To demonstrate the viability of using interleaved EPI to carry out fMRI at 3.0 Tesla, three experiments were performed.
A two shot multislice interleaved EPI technique was used to acquire a 256 x 256 matrix size image, using a switching rate of 1.04 kHz. Eight slices of thickness 4.5 mm, covering the visual cortex were acquired in eight seconds, during periods of visual stimulation from the pattern reversal (4 Hz) of a checkerboard pattern. There were 32 seconds of stimulation followed by 32 seconds of rest, repeated 16 times. The in-plane resolution was 0.75 x 0.91 mm2. A zeroth order phase correction was applied to one interleave, until the Fourier transform of the central line of k-space had the maximum ratio of signal in the inner points to signal in the outer points. The images were re-registered, but no spatial or temporal smoothing applied. The fMRI data was correlated to a square wave of the same period and phase as the stimulus and p-values calculated on the basis on peak height and spatial extent of the correlation maps using the theory of Gaussian random fields (see Chapter 6).
The resulting activation map is shown in Figure 5.13. The coloured regions represent the regions that correlate well to the stimulus (p>0.05). The background images are the average of the actual fMRI data set, so that the resolution seen in these images is the same as that of the activation maps. Regions of activation can be seen in the primary visual cortex and visual association areas. The change in the primary visual cortex upon activation was approximately 20%.
Low distortion EPI images were acquired using a two shot multislice interleaved EPI technique with a matrix size of 128 x 128 and a switching rate of 1.9 kHz. These were compared with images from a single shot experiment with the same matrix size. The activation paradigm consisted of 32 seconds of the subject observing the pattern reversal (4 Hz) of a checkerboard display whilst finger tapping, followed by 32 seconds of rest, repeated eight times. The whole brain, in each experiment, was scanned in 16 slices, in a period of 8 seconds. The images were registered and spatially smoothed (FWHM 4 mm), and correlated to a square wave of the same period and phase as the stimulus. Activation maps were thresholded, using the theory of Gaussian random fields, based on peak height and spatial extent. The activation maps were overlaid on white matter inversion recovery images (TI 1200 ms) acquired using either the single shot or two shot technique.

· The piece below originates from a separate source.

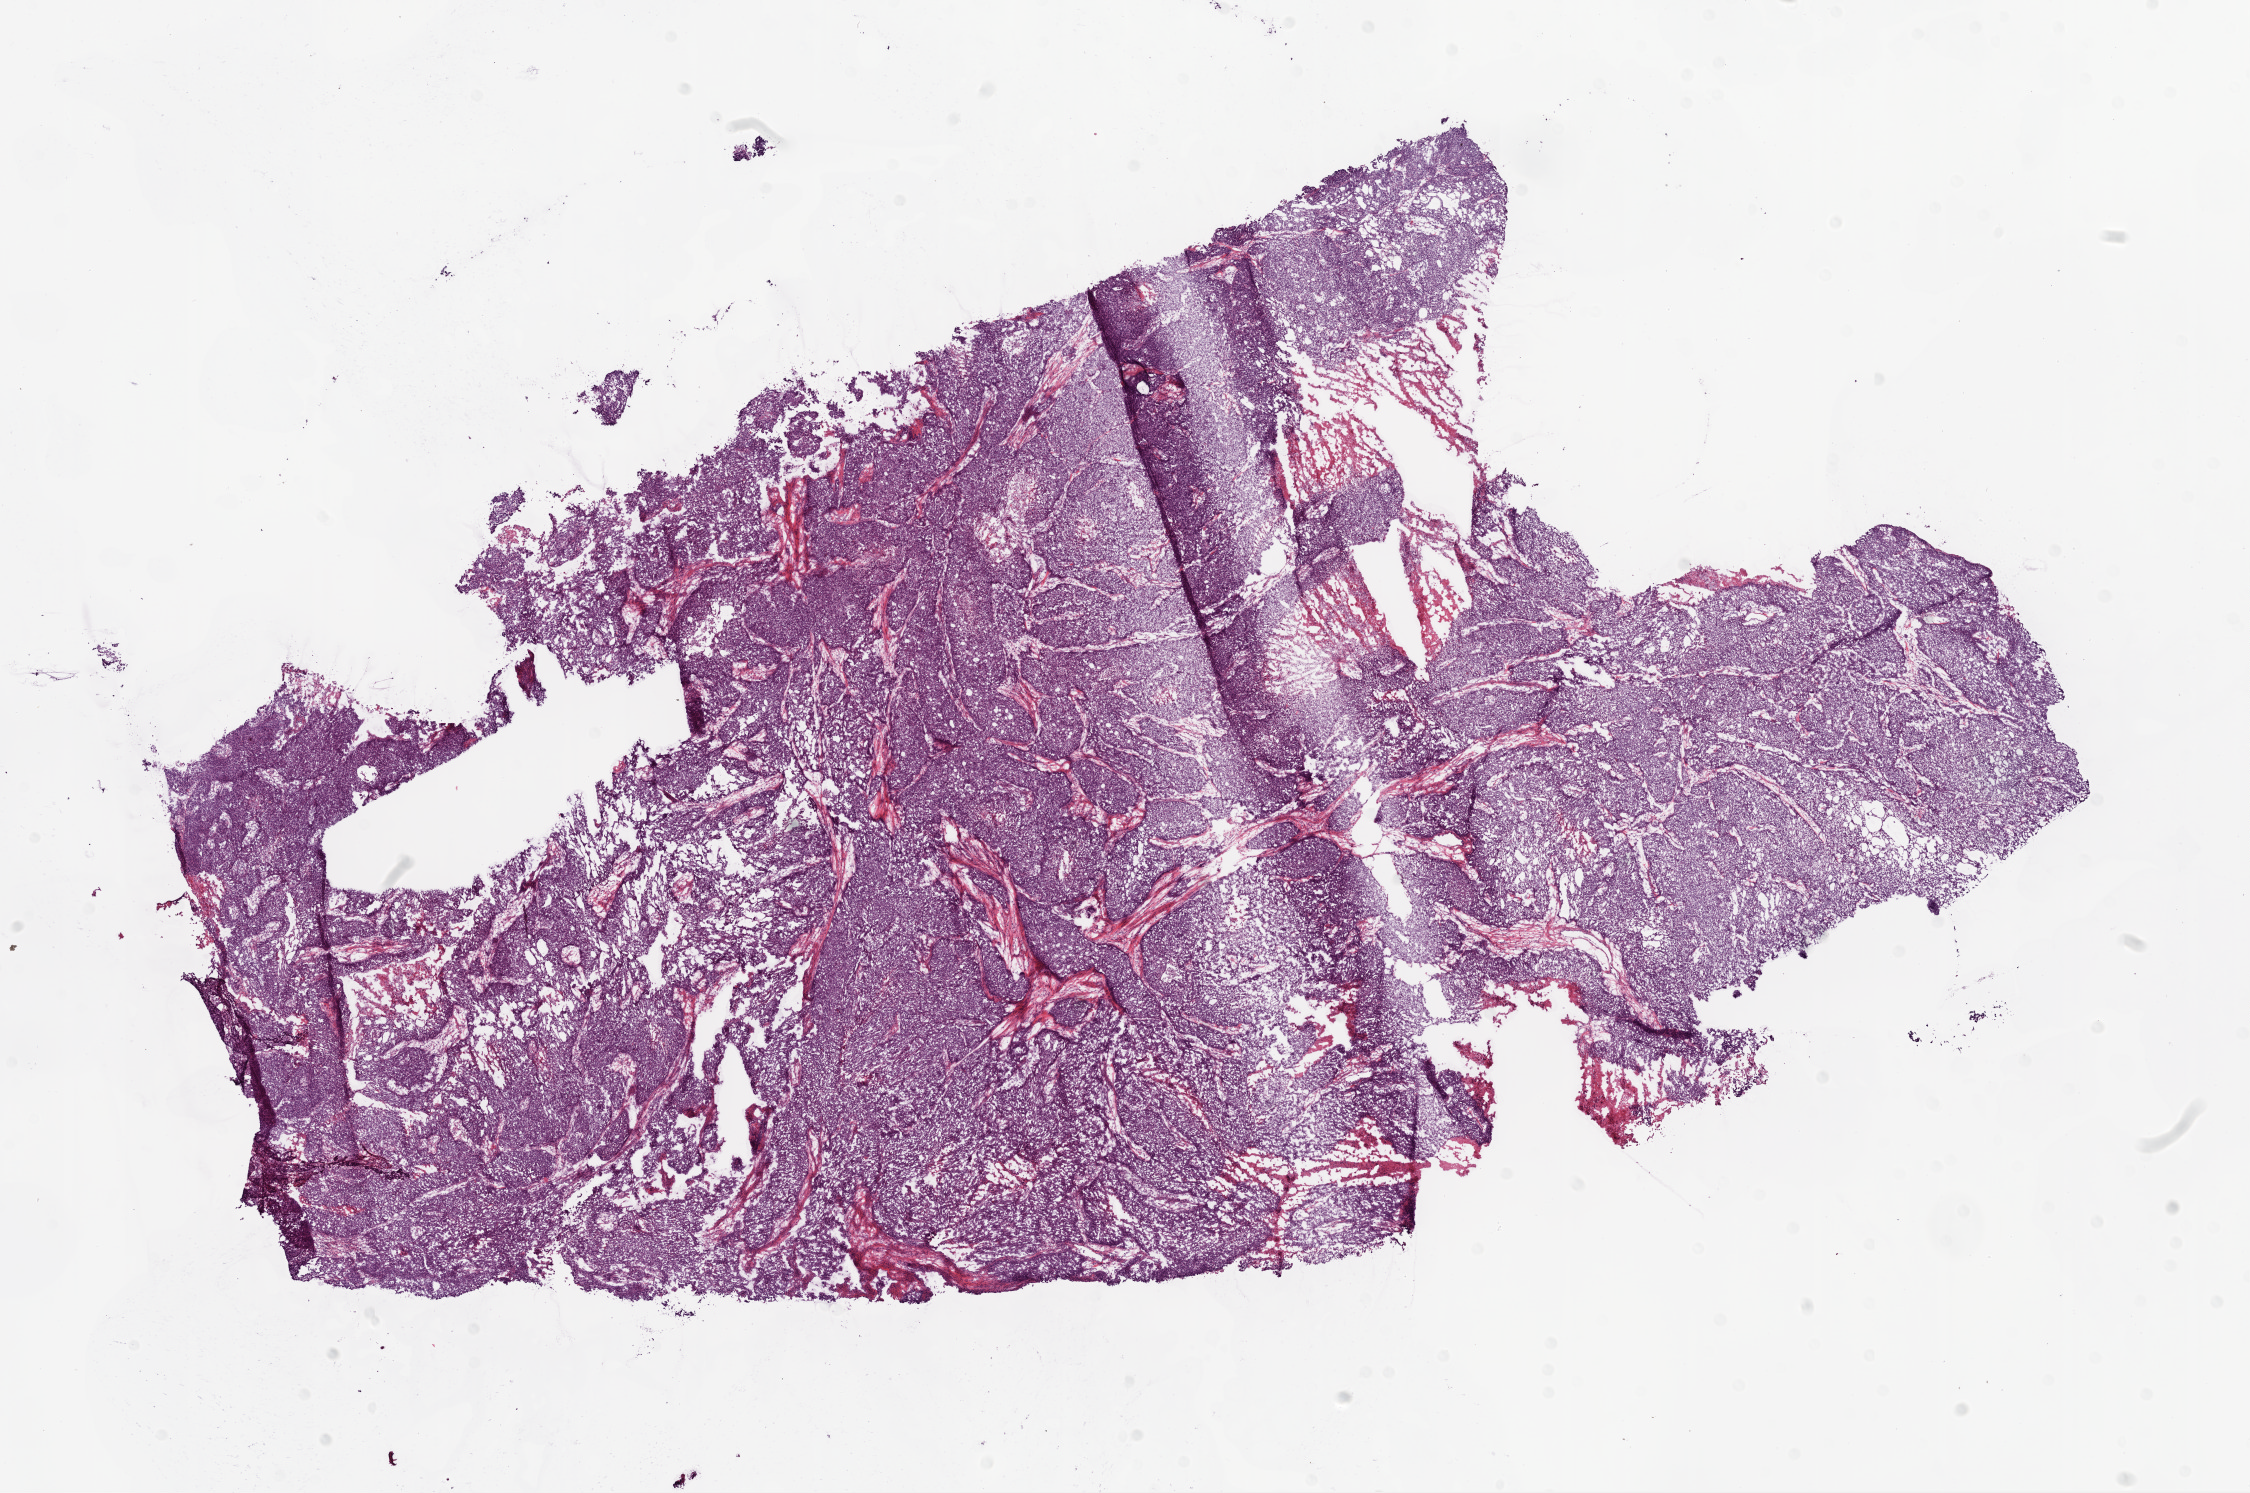
Hematoxylin and eosin (H&E) stained whole-slide image — shown as a low-resolution overview of the whole scanned area (about 18.1 x 12.0 mm); frozen section from the bottom of the tissue portion; primary tumour sample from the ovary. Female patient; age at initial diagnosis 40 years. Histologic grade: G3 (poorly differentiated). Pathologist review of this section (percent, as recorded): tumour cells 90%, tumour nuclei 97%, normal cells 5%, stromal cells 0%, necrosis 5%.
* pathologic diagnosis: Serous cystadenocarcinoma, NOS
* FIGO stage: IIIC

The resulting images are shown in Figure 5.14. Both methods produced very similar activation maps, with slightly more activation detected in the single shot technique. This is because the shot-to-shot signal to noise was not quite as good in the two shot experiment, presumably due to slight subject movement between interleaves. The level of distortion is slightly less in the two shot case and these results demonstrate the viability of carrying out low distortion interleaved EPI at 3.0 T.
One final application of interleaved EPI is to produce high resolution anatomical images to overlay the activation data on, with the level of distortion being the same in each case, allowing direct superposition.
A single shot EPI, functional imaging experiment was performed using a matrix size of 128 x 64, and a switching rate of 1.04 kHz. The activation paradigm consisted of 16 seconds of viewing a flashing LED display, and pressing a hand held button at the same rate, followed by 16 seconds of rest, repeated 16 times. The visual cortex was scanned in eight slices, every 2 seconds (resolution 3 x 3 x 9 mm3). Following the activation experiment, the switched and broadening gradient strengths were doubled and four volume images of the same slices were obtained using a two shot interleaved EPI sequence, having twice the in-plane resolution (1.5 x 1.5 mm2). These were used as background images for the activation maps to be overlaid upon. The activation maps were interpolated up to twice their size, and registered to the high resolution images. The activation images are shown in Figure 5.15.